Giovanni è convinto del fatto che per vincere la mafia bisogna crederci sempre. «Sono fondamentali la cultura e l’impegno, – ribadisce – e non bisogna mai arrivare alla rassegnazione. Le persone rassegnate mi fanno paura. Dobbiamo andare sempre avanti, ricordandoci che, come diceva Gramsci, è importantissimo studiare ed essere istruiti.
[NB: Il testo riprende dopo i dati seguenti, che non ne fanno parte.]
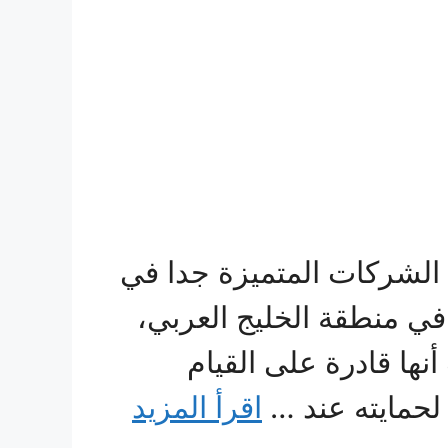
الشركات المتميزة جدا في
في منطقة الخليج العربي،
ها قادرة على القيام
لحمايته عند …
اقرأ المزيد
Bisogna avere sempre una grande attenzione per il territorio e per il creato che ha anche un profondo valore cristiano e parla di bellezza e di speranza». Se la vicenda dell’arresto di Matteo Messina Denaro ha fatto emergere ancora una volta una parte di Sicilia omertosa, lui è sicuro, però, che oggi qualcosa è cambiata per sempre e che la lezione di Peppino non potrà mai essere dimenticata.

L’incontro con alcune persone detenute nella Casa Circondariale di Voghera nella giornata di lunedì, come ha dichiarato il direttore Davide Pisapia, è stato un’occasione unica e concreta di confronto per quanti stanno cercando di sanare la frattura con la società che la commissione di un reato comporta.

Grazie a Giovanni, anche Voghera ha ascoltato e non dimenticherà le parole di Peppino: “Per vincere il male bisogna educare la gente alla bellezza, perché negli uomini e nelle donne non si insinui più l’abitudine e la rassegnazione ma rimangano sempre vivi la curiosità e lo stupore”.